'Jon Venables Was Angelic Looking; Robert Thompson Was Pied Piper': Lawyer For Jamie Bulger's Killer Speaks Out For First Time

'Jon Venables Was Angelic Looking; Robert Thompson Was Pied Piper': Lawyer For Jamie Bulger's Killer Speaks Out For First Time

The lawyer to Jamie Bulger's killer Jon Venables has spoken for the first time about the murder that shocked the nation, 20 years ago this month.

Laurence Lee said at first he could not believe the 'angelic-looking' 10-year-old Venables could possibly have carried out the brutal and sadistic killing of toddler James.

But he said 'the walls came crashing in' soon into his client's police interviews when it became clear that Venables had been lying and that he had in fact carried out the killing with his friend Robert Thompson, also then aged 10.

Mr Lee had represented Venables from the moment his client was arrested by police on February 18, 1993.

Describing his first meeting with Venables, Mr Lee said: "He was like an angelic-looking eight-year-old.
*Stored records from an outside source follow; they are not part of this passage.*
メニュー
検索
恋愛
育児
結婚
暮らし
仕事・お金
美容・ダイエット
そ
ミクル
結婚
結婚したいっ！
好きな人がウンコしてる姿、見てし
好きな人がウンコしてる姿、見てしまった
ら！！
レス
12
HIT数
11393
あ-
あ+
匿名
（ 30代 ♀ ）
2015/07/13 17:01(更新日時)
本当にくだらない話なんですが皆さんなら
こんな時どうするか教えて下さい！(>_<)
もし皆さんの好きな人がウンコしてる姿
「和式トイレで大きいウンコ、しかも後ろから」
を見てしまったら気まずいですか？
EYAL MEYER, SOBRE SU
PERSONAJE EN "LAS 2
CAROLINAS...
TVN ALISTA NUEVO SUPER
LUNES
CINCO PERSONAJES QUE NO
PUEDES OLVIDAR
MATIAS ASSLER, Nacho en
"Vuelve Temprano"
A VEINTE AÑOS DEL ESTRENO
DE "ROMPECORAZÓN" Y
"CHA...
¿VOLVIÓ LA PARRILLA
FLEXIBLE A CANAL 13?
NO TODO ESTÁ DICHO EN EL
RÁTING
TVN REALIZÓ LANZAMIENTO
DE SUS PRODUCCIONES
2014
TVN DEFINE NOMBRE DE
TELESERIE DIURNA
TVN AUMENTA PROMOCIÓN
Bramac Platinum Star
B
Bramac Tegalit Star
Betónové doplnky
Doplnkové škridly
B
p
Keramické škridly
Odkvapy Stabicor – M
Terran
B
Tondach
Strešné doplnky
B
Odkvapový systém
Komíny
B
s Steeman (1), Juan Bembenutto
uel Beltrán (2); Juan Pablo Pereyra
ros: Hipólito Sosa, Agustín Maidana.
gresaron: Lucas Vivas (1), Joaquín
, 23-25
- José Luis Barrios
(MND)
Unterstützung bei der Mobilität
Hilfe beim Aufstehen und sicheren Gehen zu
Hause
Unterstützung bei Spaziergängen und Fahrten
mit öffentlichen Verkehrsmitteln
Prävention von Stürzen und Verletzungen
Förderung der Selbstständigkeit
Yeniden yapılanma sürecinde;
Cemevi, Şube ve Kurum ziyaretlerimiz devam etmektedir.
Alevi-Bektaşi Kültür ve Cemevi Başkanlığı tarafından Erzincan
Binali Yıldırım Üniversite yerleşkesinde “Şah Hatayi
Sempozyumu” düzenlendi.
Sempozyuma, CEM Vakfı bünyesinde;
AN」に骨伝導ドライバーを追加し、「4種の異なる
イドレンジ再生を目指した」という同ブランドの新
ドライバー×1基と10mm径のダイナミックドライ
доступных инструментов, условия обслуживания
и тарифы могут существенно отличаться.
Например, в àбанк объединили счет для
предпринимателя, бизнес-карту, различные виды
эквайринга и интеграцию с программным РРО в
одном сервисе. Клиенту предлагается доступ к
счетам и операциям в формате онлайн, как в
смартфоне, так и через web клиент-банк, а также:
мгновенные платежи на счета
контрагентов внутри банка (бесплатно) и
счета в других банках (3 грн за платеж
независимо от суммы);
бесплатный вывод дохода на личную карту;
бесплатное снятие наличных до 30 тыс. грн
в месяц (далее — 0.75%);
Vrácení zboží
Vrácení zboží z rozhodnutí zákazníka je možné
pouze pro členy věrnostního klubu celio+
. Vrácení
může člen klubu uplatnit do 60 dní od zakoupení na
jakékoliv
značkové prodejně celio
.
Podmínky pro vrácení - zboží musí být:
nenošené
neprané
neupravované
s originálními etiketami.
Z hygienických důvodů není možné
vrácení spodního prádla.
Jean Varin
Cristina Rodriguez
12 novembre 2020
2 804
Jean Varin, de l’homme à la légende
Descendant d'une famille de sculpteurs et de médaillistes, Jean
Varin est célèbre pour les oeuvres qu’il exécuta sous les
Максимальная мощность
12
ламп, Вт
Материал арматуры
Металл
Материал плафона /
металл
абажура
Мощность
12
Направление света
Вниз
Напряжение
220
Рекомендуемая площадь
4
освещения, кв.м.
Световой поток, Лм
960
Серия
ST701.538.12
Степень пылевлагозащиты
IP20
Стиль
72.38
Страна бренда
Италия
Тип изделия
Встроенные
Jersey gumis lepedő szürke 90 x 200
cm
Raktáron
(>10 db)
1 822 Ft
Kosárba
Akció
I thought 'what am I doing here? He couldn't be capable of anything like this'.

"He was so convincing in his first interview... that he had been nowhere near the Strand."

Venables claimed that he had been on County Road, near Goodison Park, with Thompson but said neither of them had been at the shopping centre where the toddler went missing.

Mr Lee, 59, said: "And I believed him. He was convincing. And it was only after there was a time-out and the officers who interviewed Thompson had a briefing and came back for the second interview.

"And again I was in blissful ignorance thinking, it's the easiest money - I felt guilty, actually, because this boy had had nothing to do with anything, I thought - until having got him cosy with his little space pens and his can of Coke, they kept him nice and relaxed and they said 'look we've spoken to Robert and he says you were in The Strand'."

After a silence Venables responded: "Well, OK, we were in the Strand but we never grabbed a kid."

Mr Lee said: "He got up and he grabbed his mum and he was crying and I thought 'oh my God, what have I let myself in for here?'

"The walls came crashing in at that moment and I knew what he was like and it was...God it was like a living nightmare."

He said he was 'caught up in a maelstrom of massive criminology' and it was something he could not have prepared for.

"It was the kind of case that no solicitor had ever dealt with. I was in my 30s and I had never dealt with anything like this before."

The lawyer said one of the hardest parts of the case was looking after Venables' parents who he described as 'very respectable people who were going through a nightmare'.

"They were good people. Lovely people. They didn't have a clue what was happening", he said.

Mr Lee said as far as Venables was concerned his background was 'no worse than any kid in Liverpool' and at the time he had actually been given a responsibility by his schoolteacher.

He said: "He was on his way to pick up the gerbils from the school and it was only because he bumped into Thompson who said, 'forget the gerbils, lets go robbin'."

He added: "Thompson had this kind of hold. He was like the Pied Piper."

Venables claimed that he was an unwilling participant in the attack. But Mr Lee said the 'terrible injuries suffered by that poor child could not have been carried out by just one of them'.

He said he was shocked that Venables, who was jailed in 2010 for downloading child pornography, had re-offended and that Thompson had managed to stay 'under the radar'.

He added: "Venables couldn't handle being out. He was always looking over his shoulder.

"They may be at liberty but they will never be free. And Venables may have had his liberty but he was never free; couldn't handle it and I think it was almost a cry for help from him to get remanded back into custody."

Mr Lee, who has not seen Venables since 1994, said he 'does not want to know' Venables. He said the Bulger case was a life changing event for him, which he said made him ill for some time after the trial.

He added: "We are all human beings and everybody was affected by it. Nobody with any heart could have failed to have been affected by that case."

Venables, now 30, spent eight years in custody before release and lived under a false name before being arrested over the child abuse images. He was jailed for two years and refused parole in 2011. He recently re-applied to be let out.

Mr Lee said: "I was amazed. Particularly, I thought the timing was awful just weeks before the 20th anniversary."